The Local Complaints Committee, to be constituted by the District Officer, shall


include an eminent woman as the Chairperson, a woman working in the area, two
members from an NGO committed to the cause of women, and a Protection Officer
appointed under the Protection of Women from Domestic Violence Act, 2005.

At least 50 percent of the nominated members in any Internal or Local Committee must
be women.

Procedure for filing complaints and initiating inquiry


An aggrieved woman may complain to the Internal Committee. In the absence of such a
committee, she may file a complaint with the Local Committee. All complaints must be
in writing. The complainant may also pursue other remedies, including filing a criminal
complaint.
The Committee shall provide for conciliation if requested by the complainant.
Otherwise, the Committee shall initiate an inquiry.

Penalties and appeal

If the allegation is proved, the Committee shall recommend penalties for sexual
harassment as per service rules applicable or the Rules under the Act. In addition, it may
provide for monetary compensation to the complainant.
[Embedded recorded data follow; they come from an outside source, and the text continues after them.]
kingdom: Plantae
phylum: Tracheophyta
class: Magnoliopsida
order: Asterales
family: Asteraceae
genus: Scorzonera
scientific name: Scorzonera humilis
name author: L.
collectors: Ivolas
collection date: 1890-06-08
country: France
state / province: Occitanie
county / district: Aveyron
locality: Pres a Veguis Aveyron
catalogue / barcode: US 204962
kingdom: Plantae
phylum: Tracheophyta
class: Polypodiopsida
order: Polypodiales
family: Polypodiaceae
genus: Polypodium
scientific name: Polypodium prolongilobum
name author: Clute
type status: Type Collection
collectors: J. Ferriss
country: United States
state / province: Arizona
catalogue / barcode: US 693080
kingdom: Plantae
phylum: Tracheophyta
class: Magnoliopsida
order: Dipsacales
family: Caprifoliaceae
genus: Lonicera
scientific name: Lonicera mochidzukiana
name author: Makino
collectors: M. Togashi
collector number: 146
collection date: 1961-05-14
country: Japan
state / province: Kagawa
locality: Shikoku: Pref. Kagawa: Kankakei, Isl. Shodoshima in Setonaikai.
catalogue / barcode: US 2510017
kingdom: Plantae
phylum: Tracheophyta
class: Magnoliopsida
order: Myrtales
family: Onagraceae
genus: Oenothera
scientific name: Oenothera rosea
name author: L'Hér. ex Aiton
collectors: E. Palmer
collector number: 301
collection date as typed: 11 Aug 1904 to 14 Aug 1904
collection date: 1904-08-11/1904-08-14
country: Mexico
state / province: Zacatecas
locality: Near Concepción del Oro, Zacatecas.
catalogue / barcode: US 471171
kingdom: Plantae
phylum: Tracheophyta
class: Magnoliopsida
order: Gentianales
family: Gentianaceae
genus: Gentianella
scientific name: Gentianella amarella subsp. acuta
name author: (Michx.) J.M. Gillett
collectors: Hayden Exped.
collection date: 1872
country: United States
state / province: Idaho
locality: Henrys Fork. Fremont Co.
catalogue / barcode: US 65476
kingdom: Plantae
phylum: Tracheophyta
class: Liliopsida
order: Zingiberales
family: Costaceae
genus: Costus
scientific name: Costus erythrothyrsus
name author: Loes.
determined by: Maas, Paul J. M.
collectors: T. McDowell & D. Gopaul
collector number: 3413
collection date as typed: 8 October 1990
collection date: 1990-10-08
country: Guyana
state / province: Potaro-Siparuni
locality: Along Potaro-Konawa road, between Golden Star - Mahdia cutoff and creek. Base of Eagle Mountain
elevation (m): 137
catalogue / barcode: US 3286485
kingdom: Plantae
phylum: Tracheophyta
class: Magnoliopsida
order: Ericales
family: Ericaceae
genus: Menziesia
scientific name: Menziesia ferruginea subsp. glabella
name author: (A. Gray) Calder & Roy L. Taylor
If the allegation is proved to be false or malicious, the Committee may recommend


action against the complainant. However, action may not be taken against a complainant
merely on the inability to substantiate a complaint or provide adequate proof.

Appeals against the recommendations of either Committee shall lie with the courts.

Penalties have also been prescribed for employers who fail to comply with the
provisions of the Act. Non-compliance shall be punishable with a fine of up toRs
50,000. Repeated violations may lead to higher penalties and cancellation of licence or
registration required for carrying on the business.